Scientists have made the incredible discovery that the Earth's daily 24-hour rotation period is encoded in the KaiC protein at the atomic level.
This protein is expressed in cyanobacterial cells, and the finding could help researchers solve the mystery of how the circadian period of biological clocks is determined, the National Institutes of Natural Sciences reported.
Many organisms regulate their biological activities using this mysterious internal clock, but scientists are largely unsure of how it works. To gain insight into the phenomenon, researchers reconstructed the circadian clock in cyanobacteria by mixing the proteins KaiA, KaiB, and KaiC with ATP. KaiC ATPase activity was observed to exhibit and oscillating component even when KaiA and KaiB were absent. The researchers found this had a frequency of 0.91 day-1, which coincides with the Earth's 24-hour rotation period. This suggests KaiC is the source of biological functions that are linked with the rotation of the planet.
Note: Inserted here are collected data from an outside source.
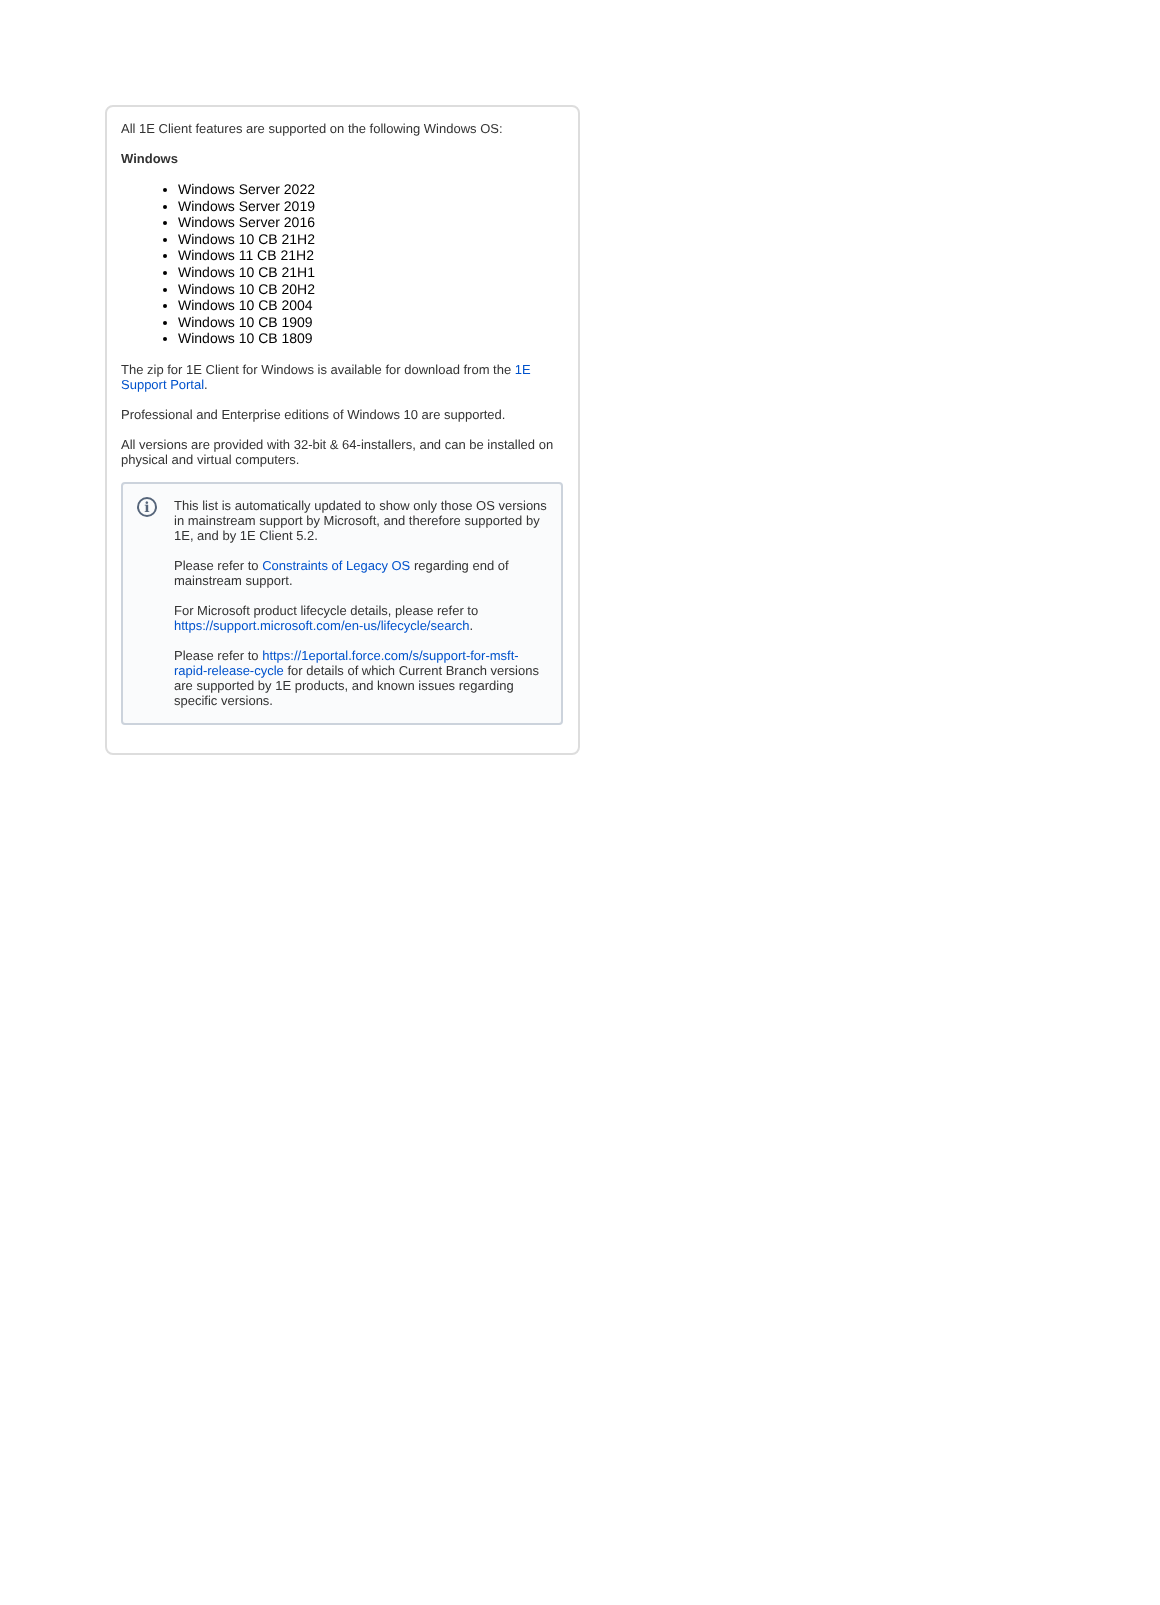All 1E Client features are supported on the following Windows OS:
Windows
Windows Server 2022
Windows Server 2019
Windows Server 2016
Windows 10 CB 21H2
Windows 11 CB 21H2
Windows 10 CB 21H1
Windows 10 CB 20H2
Windows 10 CB 2004
Windows 10 CB 1909
Windows 10 CB 1809
The zip for 1E Client for Windows is available for download from the 1E Support Portal.
Professional and Enterprise editions of Windows 10 are supported.
All versions are provided with 32-bit & 64-installers, and can be installed on physical and virtual computers.
i
This list is automatically updated to show only those OS versions in mainstream support by Microsoft, and therefore supported by 1E, and by 1E Client 5.2.
Please refer to Constraints of Legacy OS regarding end of mainstream support.
For Microsoft product lifecycle details, please refer to https://support.microsoft.com/en-us/lifecycle/search.
Please refer to https://1eportal.force.com/s/support-for-msft-rapid-release-cycle for details of which Current Branch versions are supported by 1E products, and known issues regarding specific versions.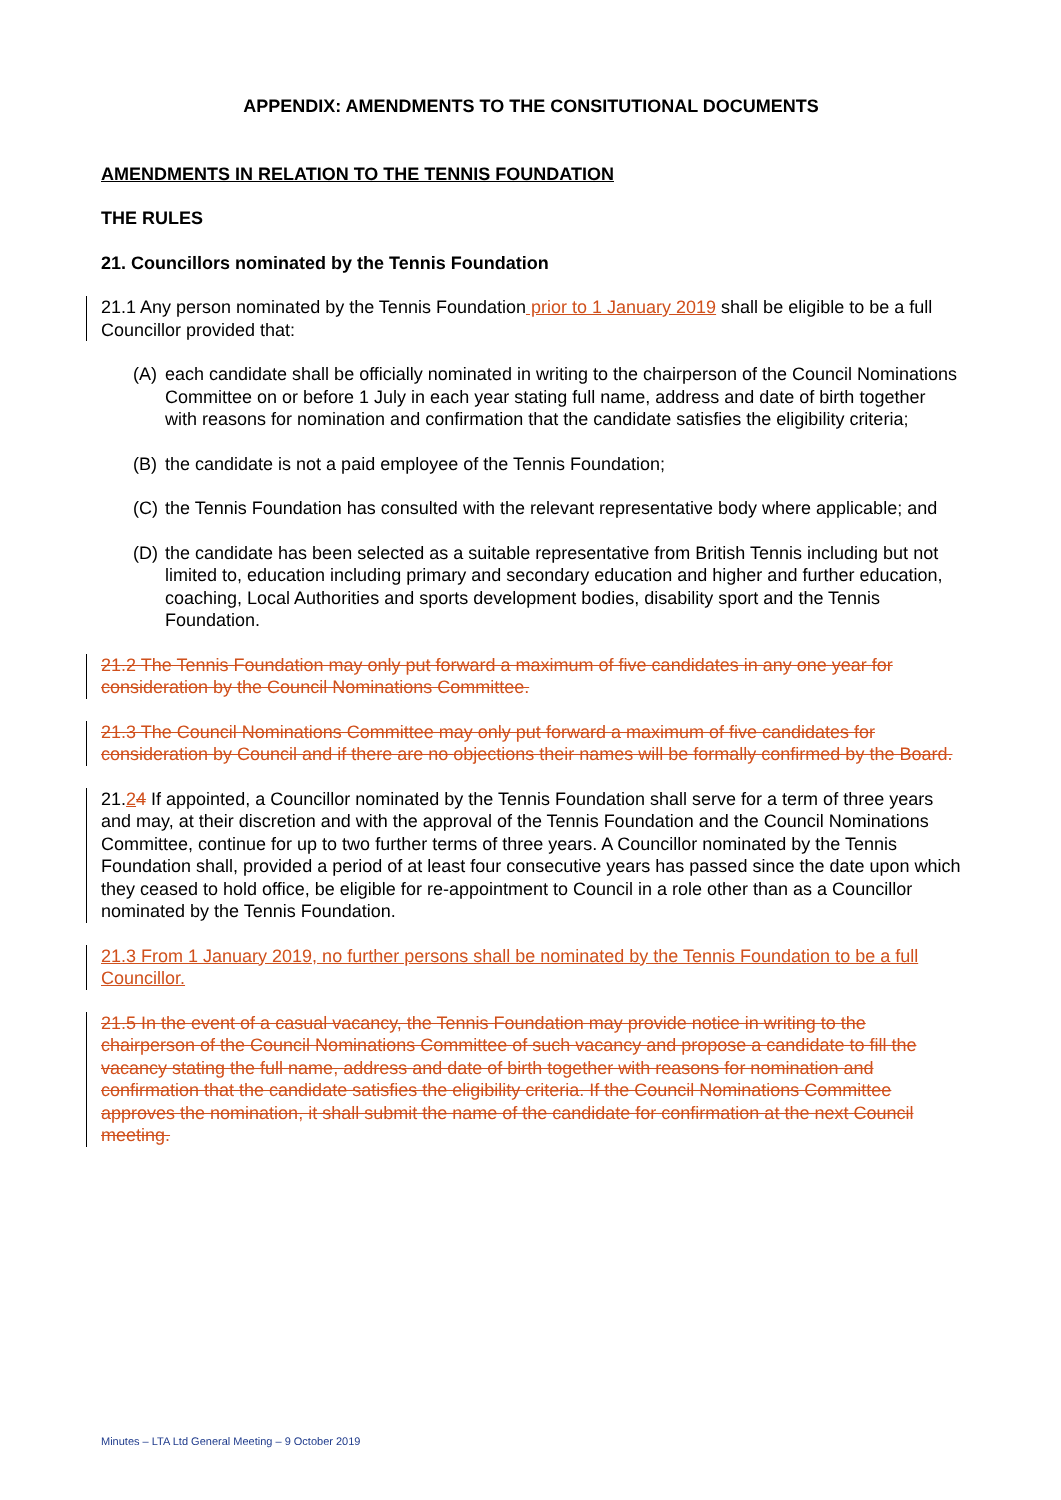APPENDIX: AMENDMENTS TO THE CONSITUTIONAL DOCUMENTS
AMENDMENTS IN RELATION TO THE TENNIS FOUNDATION
THE RULES
21. Councillors nominated by the Tennis Foundation
21.1 Any person nominated by the Tennis Foundation prior to 1 January 2019 shall be eligible to be a full Councillor provided that:
(A) each candidate shall be officially nominated in writing to the chairperson of the Council Nominations Committee on or before 1 July in each year stating full name, address and date of birth together with reasons for nomination and confirmation that the candidate satisfies the eligibility criteria;
(B) the candidate is not a paid employee of the Tennis Foundation;
(C) the Tennis Foundation has consulted with the relevant representative body where applicable; and
(D) the candidate has been selected as a suitable representative from British Tennis including but not limited to, education including primary and secondary education and higher and further education, coaching, Local Authorities and sports development bodies, disability sport and the Tennis Foundation.
21.2 The Tennis Foundation may only put forward a maximum of five candidates in any one year for consideration by the Council Nominations Committee.
21.3 The Council Nominations Committee may only put forward a maximum of five candidates for consideration by Council and if there are no objections their names will be formally confirmed by the Board.
21.24 If appointed, a Councillor nominated by the Tennis Foundation shall serve for a term of three years and may, at their discretion and with the approval of the Tennis Foundation and the Council Nominations Committee, continue for up to two further terms of three years. A Councillor nominated by the Tennis Foundation shall, provided a period of at least four consecutive years has passed since the date upon which they ceased to hold office, be eligible for re-appointment to Council in a role other than as a Councillor nominated by the Tennis Foundation.
21.3 From 1 January 2019, no further persons shall be nominated by the Tennis Foundation to be a full Councillor.
21.5 In the event of a casual vacancy, the Tennis Foundation may provide notice in writing to the chairperson of the Council Nominations Committee of such vacancy and propose a candidate to fill the vacancy stating the full name, address and date of birth together with reasons for nomination and confirmation that the candidate satisfies the eligibility criteria. If the Council Nominations Committee approves the nomination, it shall submit the name of the candidate for confirmation at the next Council meeting.
Minutes – LTA Ltd General Meeting – 9 October 2019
The study provides the first atomic-level demonstration that protein molecules are capable of creating 4-hour rhythms by regulating molecular structure and reactivity.
"The fact that a water molecule, ATP, the polypeptide chain, and other universal biological components are involved in this regulation suggests that humans and other complex organisms may also share a similar molecular machinery. In the crowded intracellular environment that contains a myriad of molecular signals, KaiC demonstrates long-paced oscillations using a small amount of energy generated through ATP consumption. This clever mechanism for timekeeping in a noisy environment may inspire development of highly efficient and sustainable chemical reaction processes and molecular-system-based information processing," said Lab head and CIMoS Director Professor Shuji Akiyama.
The findings were published in a recent edition of the journal Science Express.